И он уселся у телефона и набрал номер Саши. Телефон оказался занят. Сергей Константинович вторично набрал номер и опять услыхал короткие гудки. Однако это не смутило его. С настойчивостью он снова и снова вращал диск, пока не добился своего. Саша поднял трубку.
— Наконец-то, — сказал режиссер ворчливо. — С кем это вы разболтались, Саша? По-моему, я звонил вам целый час. Почему вы не с нами?
— Я говорил с Моргуновым.
— С Моргуновым? А почему не с Вициным?
Автор понял юмор и вежливо посмеялся.
— Что еще за Моргунов? Зачем он, если мы получили зарплату, можно сказать, вырвали ее из лап этого Горпагона Базилевича… Скажите, Саша, зачем нам Моргунов?
— Моргунов — это тот самый единственный живой участник…
— Помню, помню.
Но автор понял, что он не помнит.
— Он сейчас директор завода.
— Капитан индустрии? Отлично. «Горят мартеновские печи, и день и ночь горят они…» Теперь я вспомнил, Саша. Он был мальчишкой и, кажется, промышлял на толкучем рынке?
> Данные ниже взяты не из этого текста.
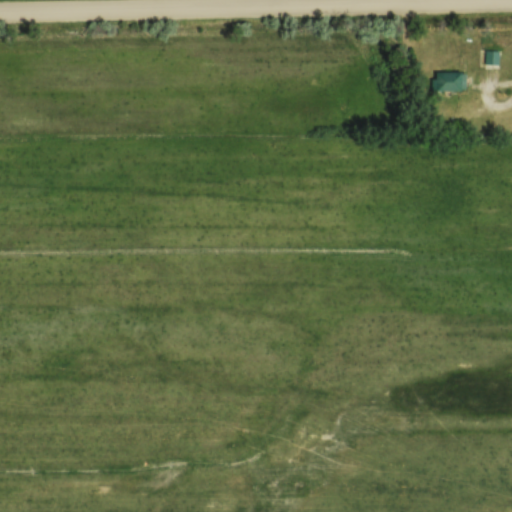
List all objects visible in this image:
road: (244, 4)
building: (492, 57)
building: (448, 80)
road: (495, 84)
— По заданию Константина Пряхина.
— Саша, меня одолели участники событий. По-моему, их полгорода да еще приезжие. Сегодня прибыл штандартенфюрер Огородников собственной персоной. В черном мундире, с золотым рыцарским крестом с дубовыми листьями, которые ему вручил лично Адольф Гитлер…
— Кто-кто?
— Я шучу, Саша.
— Но вам нужно обязательно повидаться с Моргуновым.
— Слушаюсь, мой автор. Яволь. Только не сейчас. Сейчас я не в форме. Мы все немножко не в форме, но для полного счастья нам не хватает вас. А у нас хорошо. К нам прилетела юная, — он посмотрел на молодую актрису, — очаровательная и, я надеюсь, талантливая девушка. Она любезно согласилась украсить нашу, нет, вашу картину, Саша. Так почему же вы не с нами? Мы ждем.
— Вы хотите, чтобы я приехал?
— Конечно. С шампанским и цветами. Немедленно. Скорее, скорее к нам, в страну дураков.
И он повесил трубку, не сомневаясь в том, что убедил автора.
Так оно и было. Особенно взволновало Сашу сообщение об актрисе. Вообще все знакомые, узнав, что Саша написал сценарий, по которому будет снят фильм, повышенный интерес проявляли именно к актрисам. «Ну, Саша, — говорили ему, — вы теперь с актрисами познакомитесь». На что автор скромно отвечал, что в сценарии большинство ролей мужских. Однако были и женские, и Саша радостно предвкушал, как познакомится с настоящей киноактрисой, будет запросто с ней разговаривать и даже давать советы, как нужно сыграть свою роль.